--- Task to complete ---
Return, word for word, the stretch from "The chocolate bars" through "layer of grains." in the excerpt about the Princessa chocolate bar.

--- Excerpt provided ---
Polish chocolate bar

Princessa is a Polish chocolate bar manufactured by Nestlé, consisting of a chocolate-covered wafer bar with four layers of wafer, and three layers of filling. They are similar to the longer-established rival product Prince Polo, and have been released in several different varieties over the years.

==History==
The Princessa brand was first introduced by the company Goplana S.A., which is based in Poznań, Greater Poland. In 1994 Goplana, Poland's largest chocolate company at the time, was acquired by Nestlé with the aim of introducing the Nestlé brand to the Polish market. In 2004, Nestlé sold Goplana to the company Jutrzenka Holding S.A. (now Colian Holding S.A.), leaving Nestlé with the rights to manufacture products under the Princessa brand.

==Varieties==
Nestlé produces the Princessa chocolate bar in many varieties, including:
- Princessa Mleczna
- Princessa Klasyczna
- Princessa Arachidowa
- Princessa Zebra
- Princessa Orzechowa
- Princessa Kokosowa
- Princessa Kokosowa Biała
- Princessa Czekoladowa
- Princessa Muśnięta Czekoladą
- Princessa Intensywny Smak Brownie

Special editions include:
- Princessa Gold
- Princessa Bananowym Milkshake
- Princessa Truskawkowa Milkshake
- Princessa Intense Peanut Butter
- Princessa Intense White Coconut
- Princessa Intense Dark Coconut
- Princessa Dark Orange
- Princessa Dark Cherry
- Princessa White Raspberry
- Princessa White Lemon
- Princessa Salty Caramel (Planeta Singli Edition)

The chocolate bars are also available in maxi/longa varieties, which are longer versions of the bar, chrupka varieties, which contain more wafer and less chocolate, and vitale varieties which are coated in a light layer of grains.

Also available under the Princessa brand is Princessa ice cream and Princessa waffles.

--- Information shown ---
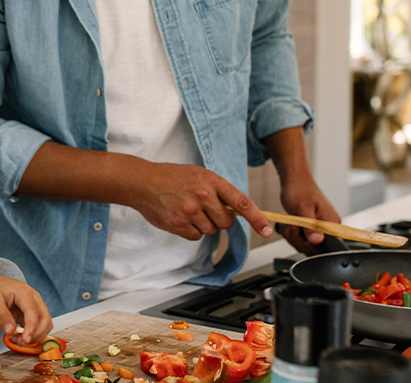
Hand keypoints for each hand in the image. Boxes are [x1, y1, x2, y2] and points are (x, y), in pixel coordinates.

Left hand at [0, 271, 52, 345]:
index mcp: (24, 291)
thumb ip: (2, 317)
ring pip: (45, 323)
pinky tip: (19, 337)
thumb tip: (11, 331)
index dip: (31, 327)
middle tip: (20, 342)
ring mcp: (33, 305)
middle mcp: (33, 297)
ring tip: (17, 340)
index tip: (25, 340)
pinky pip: (38, 325)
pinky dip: (33, 334)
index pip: (33, 311)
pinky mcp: (31, 313)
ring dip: (35, 335)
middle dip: (36, 334)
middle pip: (45, 318)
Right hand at [131, 163, 273, 240]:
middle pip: (226, 222)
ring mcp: (191, 211)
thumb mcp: (199, 175)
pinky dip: (190, 230)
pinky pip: (195, 236)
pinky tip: (180, 217)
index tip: (267, 230)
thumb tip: (236, 210)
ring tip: (187, 209)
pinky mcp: (179, 224)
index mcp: (212, 181)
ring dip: (202, 224)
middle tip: (204, 209)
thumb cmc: (171, 177)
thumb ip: (218, 191)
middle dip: (219, 219)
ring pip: (210, 230)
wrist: (143, 182)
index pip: (242, 203)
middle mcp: (203, 196)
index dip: (257, 219)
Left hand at [277, 174, 340, 254]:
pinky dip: (292, 234)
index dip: (312, 245)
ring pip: (304, 246)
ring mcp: (319, 230)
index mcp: (332, 224)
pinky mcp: (311, 230)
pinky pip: (300, 241)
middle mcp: (329, 229)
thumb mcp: (303, 209)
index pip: (329, 247)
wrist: (294, 181)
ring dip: (293, 236)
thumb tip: (317, 241)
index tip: (302, 234)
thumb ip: (310, 227)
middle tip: (293, 224)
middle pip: (314, 249)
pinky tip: (290, 224)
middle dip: (298, 239)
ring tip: (291, 221)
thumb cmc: (300, 190)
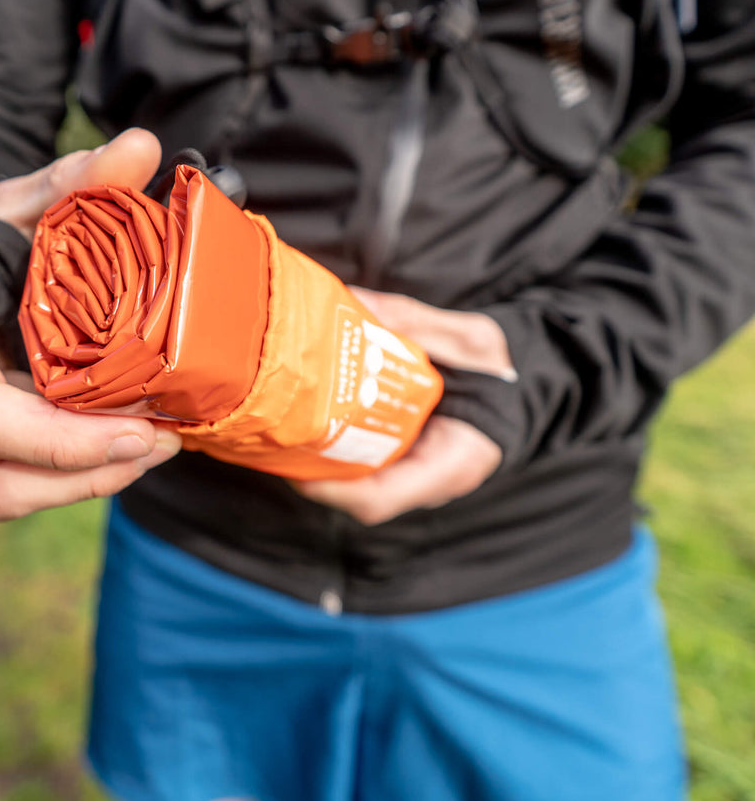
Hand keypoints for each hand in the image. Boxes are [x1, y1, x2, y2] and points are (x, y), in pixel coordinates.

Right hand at [0, 129, 181, 521]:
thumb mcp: (24, 200)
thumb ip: (78, 180)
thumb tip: (143, 146)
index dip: (57, 441)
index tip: (138, 431)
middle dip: (85, 473)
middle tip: (163, 441)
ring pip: (4, 493)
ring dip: (87, 481)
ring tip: (156, 444)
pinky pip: (16, 481)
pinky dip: (77, 472)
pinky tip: (128, 441)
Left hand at [295, 289, 512, 525]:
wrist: (526, 381)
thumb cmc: (502, 366)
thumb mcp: (469, 339)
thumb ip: (413, 322)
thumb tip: (356, 302)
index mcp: (452, 460)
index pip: (380, 498)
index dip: (332, 491)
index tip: (295, 470)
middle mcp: (431, 479)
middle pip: (360, 497)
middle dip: (313, 476)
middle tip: (272, 442)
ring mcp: (420, 476)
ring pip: (359, 488)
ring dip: (318, 467)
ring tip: (279, 435)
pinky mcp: (409, 462)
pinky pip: (367, 470)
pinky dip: (335, 453)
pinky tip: (307, 424)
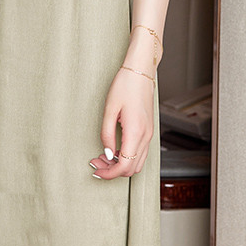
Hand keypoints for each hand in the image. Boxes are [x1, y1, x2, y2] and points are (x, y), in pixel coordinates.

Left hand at [89, 57, 155, 179]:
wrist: (141, 71)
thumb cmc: (125, 85)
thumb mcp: (110, 109)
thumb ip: (107, 134)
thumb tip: (106, 153)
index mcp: (135, 132)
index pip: (124, 166)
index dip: (109, 173)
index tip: (97, 171)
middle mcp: (146, 136)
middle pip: (132, 168)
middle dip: (113, 170)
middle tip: (96, 163)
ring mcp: (149, 134)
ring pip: (138, 163)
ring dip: (120, 165)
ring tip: (103, 157)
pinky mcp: (148, 130)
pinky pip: (140, 153)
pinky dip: (127, 157)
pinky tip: (114, 150)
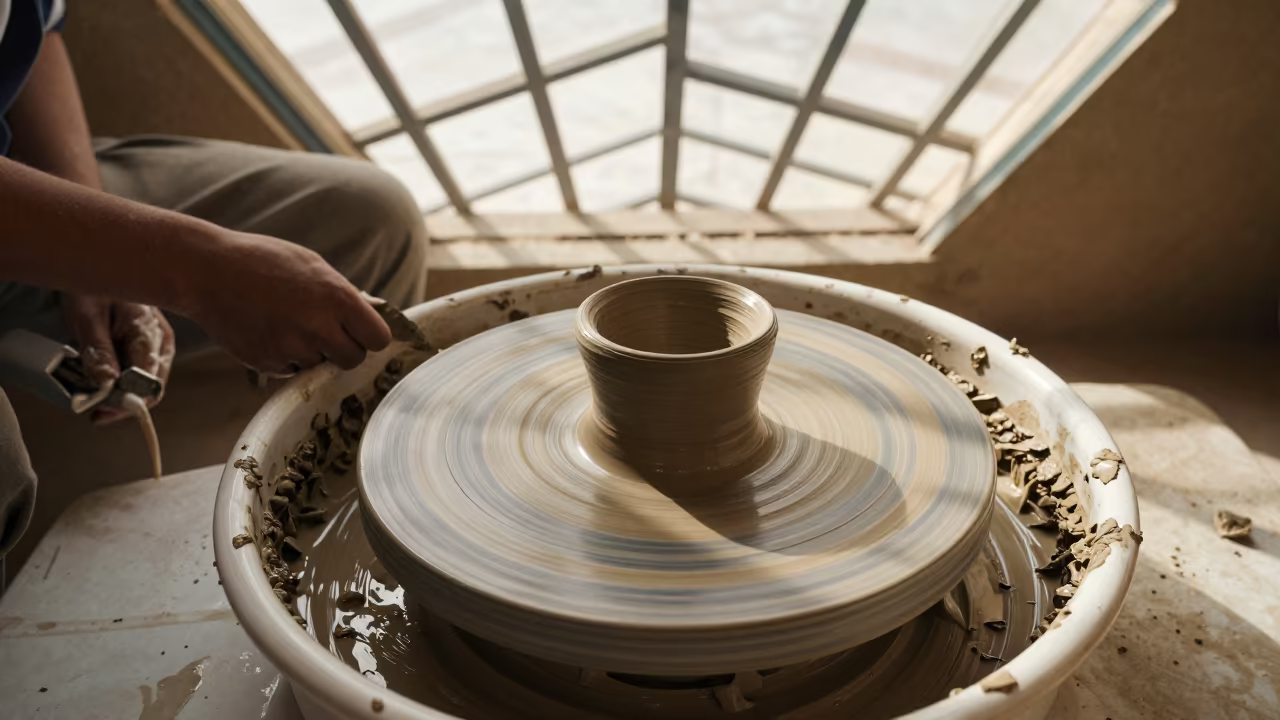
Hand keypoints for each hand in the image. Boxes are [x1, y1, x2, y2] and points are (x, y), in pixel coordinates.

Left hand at [60, 295, 174, 423]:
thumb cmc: (96, 284)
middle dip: (121, 403)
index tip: (99, 411)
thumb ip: (98, 351)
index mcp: (149, 334)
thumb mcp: (88, 316)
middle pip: (150, 389)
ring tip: (92, 390)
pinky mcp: (150, 345)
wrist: (104, 262)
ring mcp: (159, 345)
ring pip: (144, 384)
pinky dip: (120, 380)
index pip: (148, 385)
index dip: (125, 403)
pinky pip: (139, 373)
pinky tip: (102, 375)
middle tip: (92, 408)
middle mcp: (161, 343)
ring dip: (119, 392)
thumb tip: (106, 385)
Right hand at [182, 230, 391, 374]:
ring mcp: (292, 348)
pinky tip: (268, 331)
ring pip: (321, 367)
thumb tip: (373, 314)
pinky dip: (285, 358)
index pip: (378, 338)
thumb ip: (343, 294)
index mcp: (336, 298)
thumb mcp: (312, 265)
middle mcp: (318, 327)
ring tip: (287, 323)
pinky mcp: (268, 363)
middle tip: (325, 333)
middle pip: (354, 359)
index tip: (361, 332)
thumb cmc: (262, 261)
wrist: (206, 271)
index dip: (370, 336)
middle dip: (344, 350)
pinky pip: (291, 370)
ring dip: (312, 353)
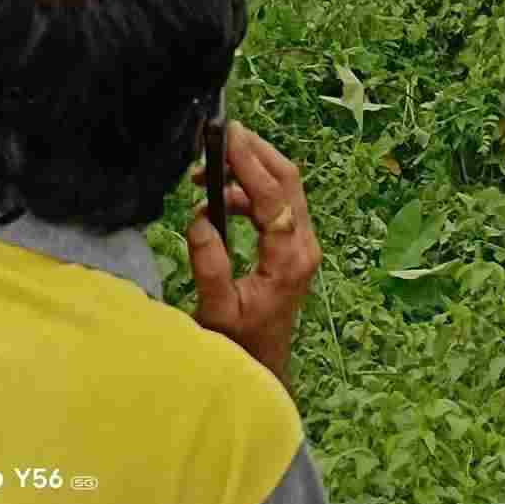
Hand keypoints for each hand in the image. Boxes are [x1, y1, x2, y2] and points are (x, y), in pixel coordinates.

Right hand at [187, 122, 320, 384]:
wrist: (262, 369)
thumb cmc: (239, 346)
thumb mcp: (218, 311)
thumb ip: (210, 265)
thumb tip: (200, 218)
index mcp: (290, 259)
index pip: (273, 196)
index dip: (250, 163)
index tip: (227, 136)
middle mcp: (304, 245)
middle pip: (287, 180)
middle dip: (254, 152)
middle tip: (220, 134)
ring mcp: (301, 243)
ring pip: (282, 187)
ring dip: (247, 171)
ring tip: (204, 173)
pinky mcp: (292, 244)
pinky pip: (274, 202)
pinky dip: (247, 190)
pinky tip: (217, 199)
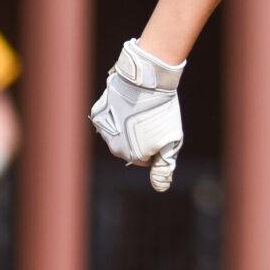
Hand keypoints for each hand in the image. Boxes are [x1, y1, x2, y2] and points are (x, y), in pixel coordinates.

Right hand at [89, 38, 185, 191]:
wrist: (145, 81)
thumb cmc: (162, 111)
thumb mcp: (172, 140)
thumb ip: (165, 166)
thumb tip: (161, 188)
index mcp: (133, 157)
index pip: (146, 160)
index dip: (157, 146)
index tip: (161, 129)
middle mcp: (114, 148)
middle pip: (130, 148)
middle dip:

--- Exercise response ---
The chocolate bars are also available in maxi/longa varieties, which are longer versions of the bar, chrupka varieties, which contain more wafer and less chocolate, and vitale varieties which are coated in a light layer of grains.